WASHINGTON—The Financial Crimes Enforcement Network (FinCEN) is issuing an advisory to alert financial institutions to the rising trend of elder financial exploitation (EFE). EFE involves the illegal or improper use of an older adult’s funds, property, or assets, and is often perpetrated either through theft or scams. The advisory highlights new EFE typologies and red flags since FinCEN issued its first advisory on the issue in 2011.
“FinCEN is proud to support World Elder Abuse Awareness Day and call attention to a concerning and tragic rise in elder financial exploitation. Older adults should not have to endure abuse by criminals who seek to defraud them of their lifelong savings, or who wish to lure them into scams or schemes under false pretenses,” said FinCEN Acting Director Himamauli Das. “Financial institutions serve on the frontlines in protecting their older customers’ finances, and can play a critical role in helping to identify, prevent, and report suspected elder financial exploitation. Financial institutions’ vigilance matters. Their reporting matters.”
In 2021, financial institutions filed 72,000 Suspicious Activity Reports (SARs) related to EFE. As referenced in the advisory, this represents an increase of 10,000 SARs over the previous year’s filings.
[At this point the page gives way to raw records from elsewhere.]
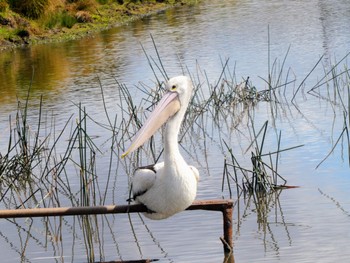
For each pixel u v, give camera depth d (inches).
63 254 435.8
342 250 416.8
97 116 740.7
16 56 1133.1
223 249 424.2
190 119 718.5
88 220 488.4
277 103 765.3
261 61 977.5
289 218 468.8
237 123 701.9
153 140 650.8
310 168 557.0
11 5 1284.4
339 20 1283.2
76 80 929.5
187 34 1230.9
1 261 429.1
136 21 1412.4
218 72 921.5
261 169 550.0
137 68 976.3
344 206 479.8
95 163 594.2
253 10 1473.9
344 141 617.9
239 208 490.9
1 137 679.1
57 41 1237.7
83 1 1406.3
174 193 339.6
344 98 771.4
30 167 572.4
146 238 449.7
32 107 799.7
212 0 1674.5
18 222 492.1
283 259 408.8
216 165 578.9
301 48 1053.2
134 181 351.6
The Consumer Financial Protection Bureau (CFPB)’s estimate of the dollar value of suspicious transactions linked to EFE has similarly increased—from $2.6 billion in 2019 to $3.4 billion in 2020. This is the largest year-to-year increase since 2013.
FinCEN’s EFE advisory highlights behavioral and financial red flags to aid financial institutions with identifying, preventing, and reporting suspected EFE. In line with the risk-based approach to compliance with the Bank Secrecy Act, financial institutions should perform additional due diligence where appropriate and remain alert to any suspicious activity that could indicate that their customers are perpetrators, facilitators, or victims of EFE.
In addition to filing a SAR, FinCEN recommends that financial institutions refer their older customers who may be victims of EFE to the Department of Justice’s National Elder Fraud Hotline at 833-FRAUD-11 or 833-372-8311 for assistance with reporting suspected fraud to the appropriate government agencies. For educational resources on EFE and scams targeting older adults, please see the CFPB’s Office for Older Americans.